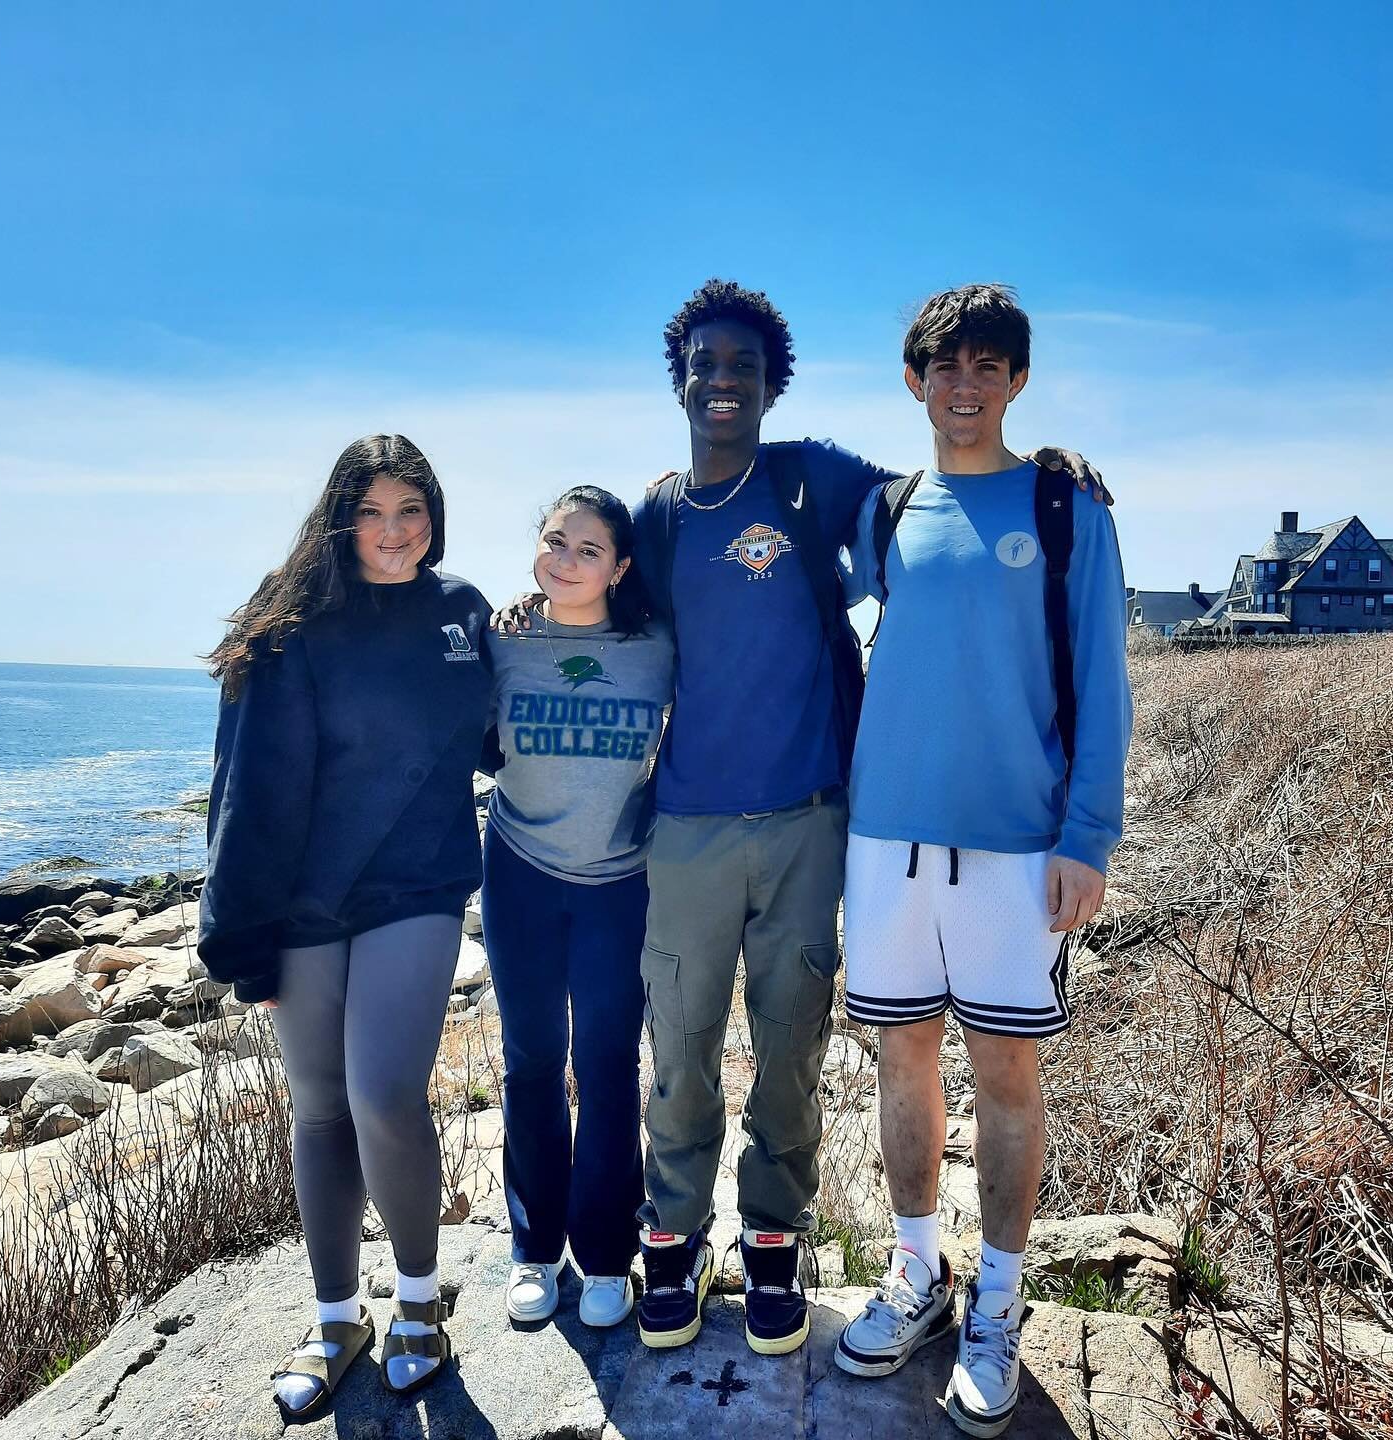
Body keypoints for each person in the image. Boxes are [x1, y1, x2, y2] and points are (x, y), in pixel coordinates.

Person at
.....
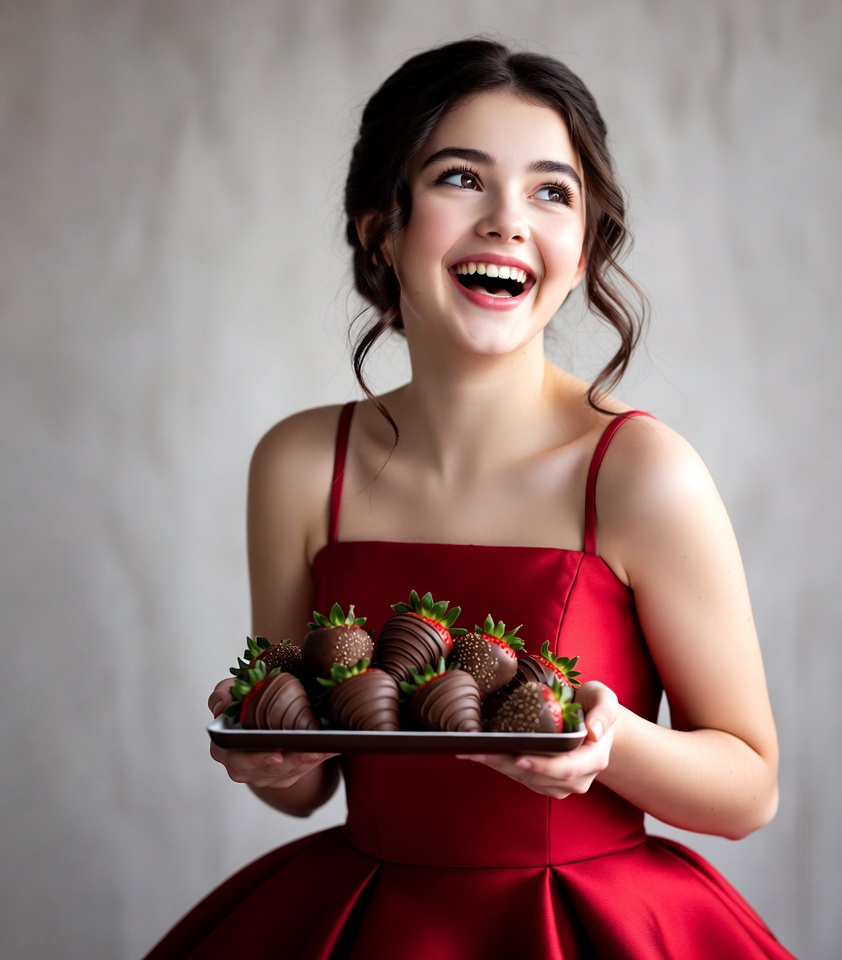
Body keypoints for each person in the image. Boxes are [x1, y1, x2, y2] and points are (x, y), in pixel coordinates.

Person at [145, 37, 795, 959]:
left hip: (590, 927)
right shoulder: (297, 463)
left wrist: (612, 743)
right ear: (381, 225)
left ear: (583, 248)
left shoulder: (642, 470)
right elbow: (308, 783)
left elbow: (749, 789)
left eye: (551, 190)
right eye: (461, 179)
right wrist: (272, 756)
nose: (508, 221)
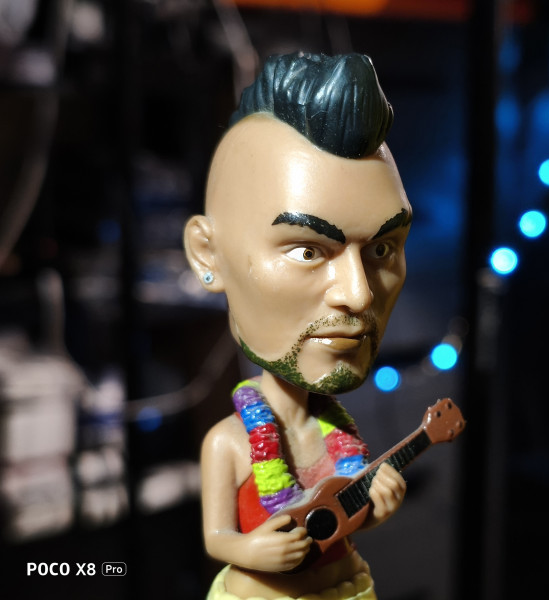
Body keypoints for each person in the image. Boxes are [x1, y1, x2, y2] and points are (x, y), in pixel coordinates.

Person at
.....
§ About this task
Find the string "right" in the entries above and return each line that holds it.

§ Solution for this exercise
right shoulder: (297, 463)
right ear: (381, 225)
right elbow: (308, 783)
right eye: (461, 179)
right wrist: (272, 756)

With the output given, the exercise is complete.